_STUDY QUESTIONS_:
#1 In the conversation about kids and screen time, what are all the characteristics given for what is called "drool tech"?
#2 Can you continue the conversation about kids and screen time from the point where it stops?

I mean, the ability to post, and Nathan, I’m sure you’ve heard this in his podcast, or you’ve read it, but it’s, it’s so true, this constant ability to share everything that you’re doing. Okay. That that’s a stimulus that I think becomes outta balance and outta whack and makes you a little funky on the other side. The ability to never call but only text. I was just talking to a young lady who’s going to getting prepared to get a very nice scholarship to go on and play in college. Yeah. And we had to really work on her conversation skills, by way of phone. Not to, because of any fault of hers, but everything was done by text. Well, these coaches like to call and talk to you. And if they’re spending 30 to $40,000 a year, they want to know that you are on the other line, end of the line and alive. Yeah, and they are looking for that expression. They’re looking for that ability to talk and be able to carry on a conversation.

Gaming, I know, my son has, has an Xbox and we use that in balance. But I also know that we can see too, we call it his game head. Like if he comes off of there and he has been on there for longer than, you know, 30 minutes or so he gets wonky and weird, and he wants to disassociate and decide to almost dumb down his life, and use gaming as a tranquilizer for boredom.

And that becomes a major issue. So, some of these engagement activities educationally, if that’s what it was, if it was an educational platform, they definitely, you wanna balance have balance there too. But that’s way different than most of the media usage that my students are doing is not educationally based. Right. It is based upon social interaction. It is based upon gaming. And those are the ones that as you so eloquently state in, in several of the articles I’ve read or heard you speak, is that those are the things that really can cause damage. And, and they do. Yeah. They really do.

Nathan Sutherland: So. Yeah. And that’s where we, that’s where we break the tool tech and the tool tech. Right? So, doctors saving kids’ lives with heart surgery, and robotic machines, that can go through, you know, catheter systems to repair hearts. Tool tech, right? It’s operating at the pace of real life. It’s building and creating, and it’s being driven by the user. Where drool tech is what we’re seeing, right.

Where it’s passive and it’s faster than real life, and it often has built in rewards, looping us back through where we are being used. And we talk about on social media, right? The idea that you have to pull to refresh your social media, like right. They could have just given to that. That’s a, it’s a slot machine trick that’s being used, right?

Yeah. And if you guys wanna read a great book, Hooked by Nir Eyal, is a great, example, and that’s N I R E Y A L, hooked, is a great book to kind of introduce this concept of what our social media, and what these big tech companies are using, and then how those are being implemented. And he’s not saying it’s bad, actually.

He’s actually telling people how to do it, but it’s a super interesting read if you’re interested cuz that’s, that is what we’re seeing in that blurring. Right? Mm-hmm like, well now we have educational products being released with this gamification tied in. Yeah. And, and you see some kids get in their faces absolutely eaten off, right?

_Stored data entries_:
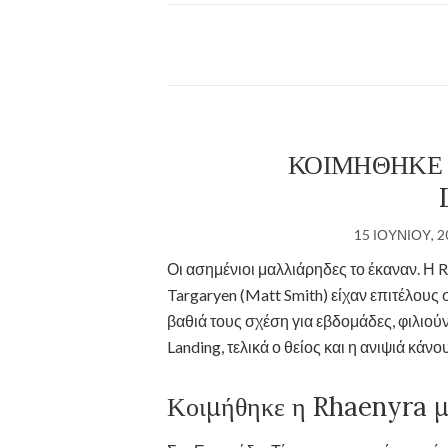
ΚΟΙΜΉΘΗΚΕ 
15 ΙΟΥΝΊΟΥ, 2
Οι ασημένιοι μαλλιάρηδες το έκαναν. Η 
Targaryen (Matt Smith) είχαν επιτέλους 
βαθιά τους σχέση για εβδομάδες, φιλιούν
Landing, τελικά ο θείος και η ανιψιά κάν
Κοιμήθηκε η Rhaenyra μ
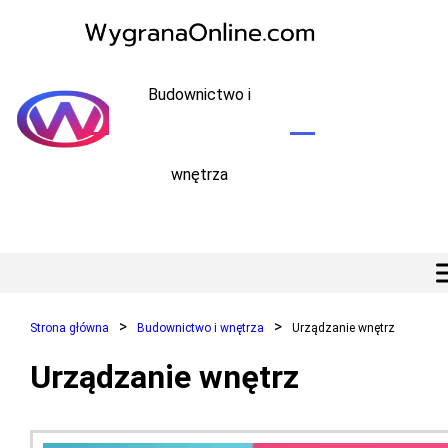
Budownictwo i
wnętrza
Strona główna
Budownictwo i wnętrza
Urządzanie wnętrz
Urządzanie wnętrz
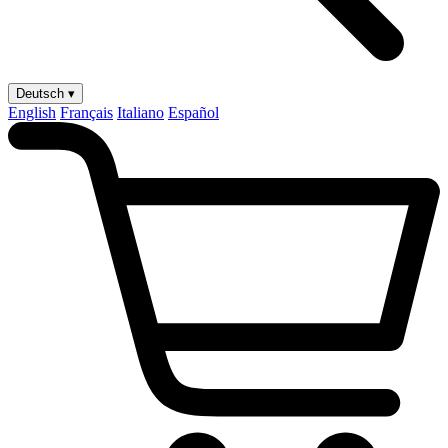
Deutsch ▾
English
Français
Italiano
Español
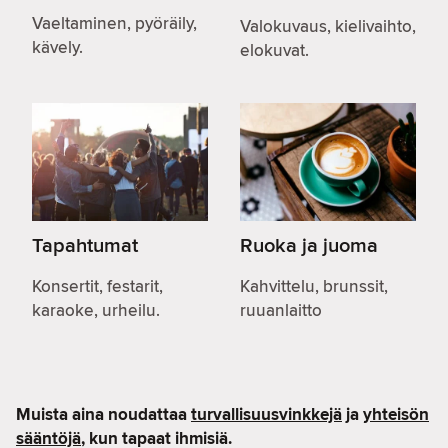
Vaeltaminen, pyöräily,
Valokuvaus, kielivaihto,
kävely.
elokuvat.
Tapahtumat
Ruoka ja juoma
Konsertit, festarit,
Kahvittelu, brunssit,
karaoke, urheilu.
ruuanlaitto
Muista aina noudattaa
turvallisuusvinkkejä
ja
yhteisön
sääntöjä
, kun tapaat ihmisiä.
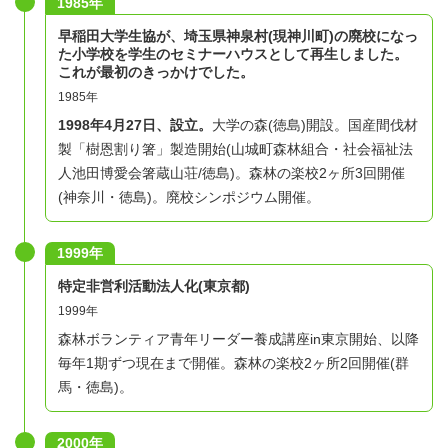
1985年
早稲田大学生協が、埼玉県神泉村(現神川町)の廃校になっ
た小学校を学生のセミナーハウスとして再生しました。
これが最初のきっかけでした。
1985年
1998年
4月27日、設立。
大学の森(徳島)開設。国産間伐材
製「樹恩割り箸」製造開始(山城町森林組合・社会福祉法
人池田博愛会箸蔵山荘/徳島)。森林の楽校2ヶ所3回開催
(神奈川・徳島)。廃校シンポジウム開催。
1999年
​特定非営利活動法人化(東京都)
1999年
森林ボランティア青年リーダー養成講座in東京開始、以降
毎年1期ずつ現在まで開催。森林の楽校2ヶ所2回開催(群
馬・徳島)。
2000年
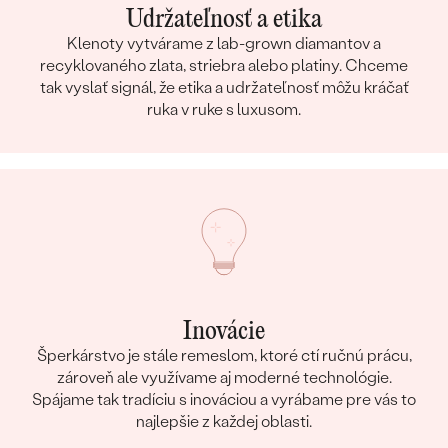
Udržateľnosť a etika
Klenoty vytvárame z lab-grown diamantov a
recyklovaného zlata, striebra alebo platiny. Chceme
tak vyslať signál, že etika a udržateľnosť môžu kráčať
ruka v ruke s luxusom.
Inovácie
Šperkárstvo je stále remeslom, ktoré ctí ručnú prácu,
zároveň ale využívame aj moderné technológie.
Spájame tak tradíciu s inováciou a vyrábame pre vás to
najlepšie z každej oblasti.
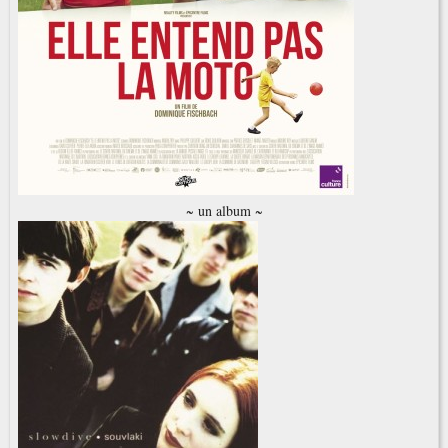
~ un album ~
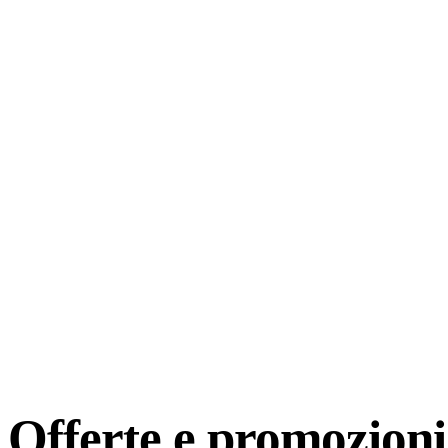
Offerte e
promozioni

_ANSWER SECTION_:
#1
- It is passive.
- It is faster than real life.
- It often has built-in rewards.
- It loops us back through where we are being used.

#2
Yeah. Where they can’t pull out of that task and go to the next one. And, and we’re seeing some of that. So, then I, I just wanna, I wanna focus you cuz you mentioned smartphone. So, I guess with the teacher hat still partially on let’s move to parent and teacher. Smart phones. I guess…

Roger Smith: i, I, I, I’m just gonna tell you, I probably show on my age even at NBC, it’s so funny because over the years, you know, we never used to have to worry about phones coming to camp. And then we ended up stating about 10 years ago and, and saying, Hey, listen, we’re, we’re not gonna allow smartphone just for campers. Yeah. For campers. We’re not gonna allow smart phones.

And, and it was just so funny because most of the generation of people that were sitting there were my age. Right. So, they remember payphone, right? Well, well with camp and all those types of things, like you need to be there and focus. So, it, it, we’d use a 10, 10-year spectrum here. At the beginning of that 10 years, it was like very few, and then, you know, three or four years in there was a few more and parents were still great. And then about five or six, seven years in that’s where we hit this kind of, I could feel the audience in my parent orientation looking at me like, yeah, but, you know, I got it safety issues, and we gotta make sure that they can call. And they can, whereas we all know when we went to camp, there was zero communication with anybody.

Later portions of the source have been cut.